The POTUS’ use of the words “on both sides” elevating the “righteousness” of those protesting monuments commemorating the legacy of slavery to the “righteousness” of those opposing their continued presence in Charlottesville, was the conscience of our national leaders awaken.
Sadly, Pres. Trump didn’t appear to have the common sense and decency to instinctively understand that white supremacist Nazi demonstrators supporting the retention confederate monuments with the intentional use of a motor vehicle driven into a crowd of anti-monument demonstrators, resulting in the murder of Heather Styer, would be the MORAL “tipping” or “inflection” point that our nation could no longer abide.
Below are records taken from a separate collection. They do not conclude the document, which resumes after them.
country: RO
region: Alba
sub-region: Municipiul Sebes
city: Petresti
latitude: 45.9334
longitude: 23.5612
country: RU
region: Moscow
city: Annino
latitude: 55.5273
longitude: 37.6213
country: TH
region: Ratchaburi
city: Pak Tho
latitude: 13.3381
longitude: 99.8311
We do not join those who politically celebrate with glee, in the spirit of, “I told you so. “President Trump is a stone cold racist” and therefore must be irrevocably regarded as irredeemable, and removed from office ASAP.
We see a unique opportunity coming up, Monday, August 28th, 2017, the 54th Anniversary of Dr. King’s “I Have A Dream” Speech. On that day, from the Oval Office, President Trump, in the spirit of recent comments by former Mass governor and Republican Pres. candidate Mitt Romney, who said:
“He should address the American people, acknowledge that he was wrong, apologize," the 2012 GOP presidential nominee wrote on Facebook. "State forcefully and unequivocally that racists are 100% to blame for the murder and violence in Charlottesville."
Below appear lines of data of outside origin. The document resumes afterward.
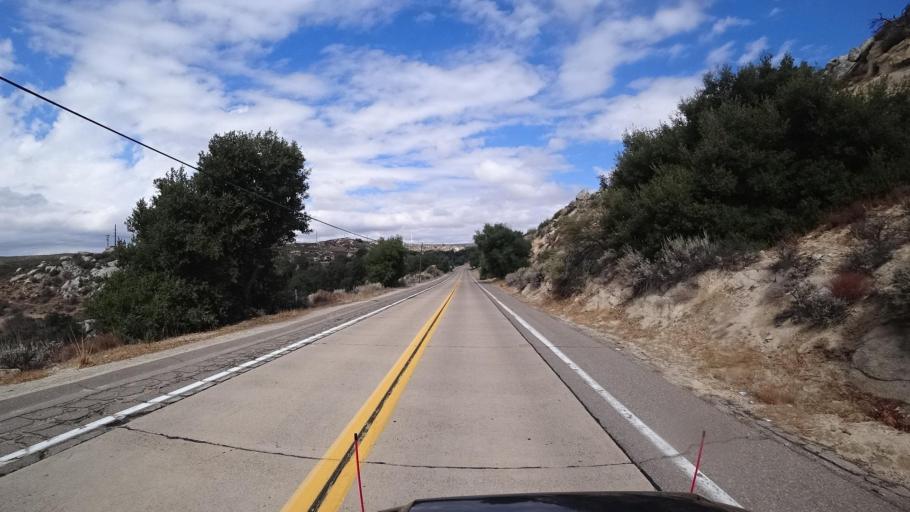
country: US
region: California
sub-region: San Diego County
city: Campo
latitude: 32.6778
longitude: -116.3322
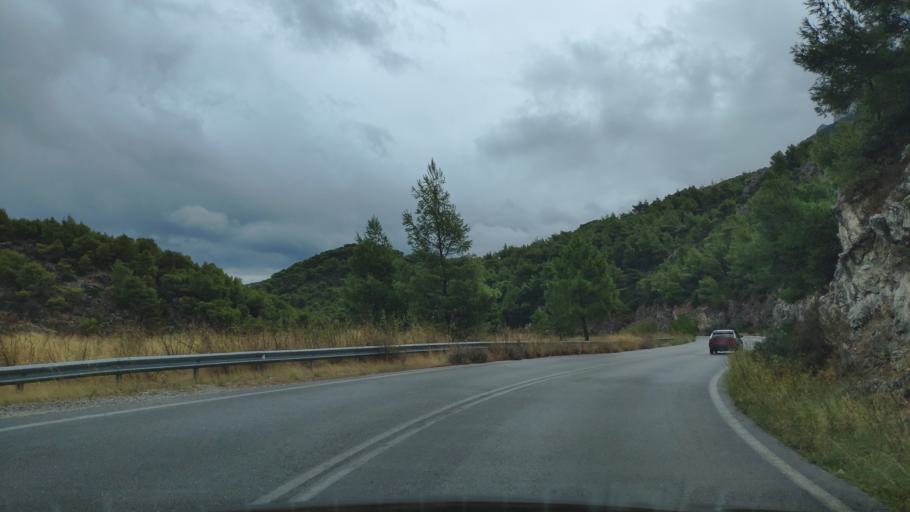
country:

President Trump could address the nation and ask that we recommit ourselves to the principles and precepts enshrined in our Declaration off Independence.
An Oval Office speech by President Trump could reaffirm the words and spirit of Dr. King when he publicly challenged our nation to “Dream” with him; and ask that we come together in reconciliation and healing.
Most important of all, our proposed speech by President Trump could finally redeem and renew the promise of our nation during “Reconstruction,1863-1877, “America’s Unfinished Revolution”, to make our nation, one nation, indivisible with protection and equal access to opportunity for all, irrespective of one’s race, color, religion or creed.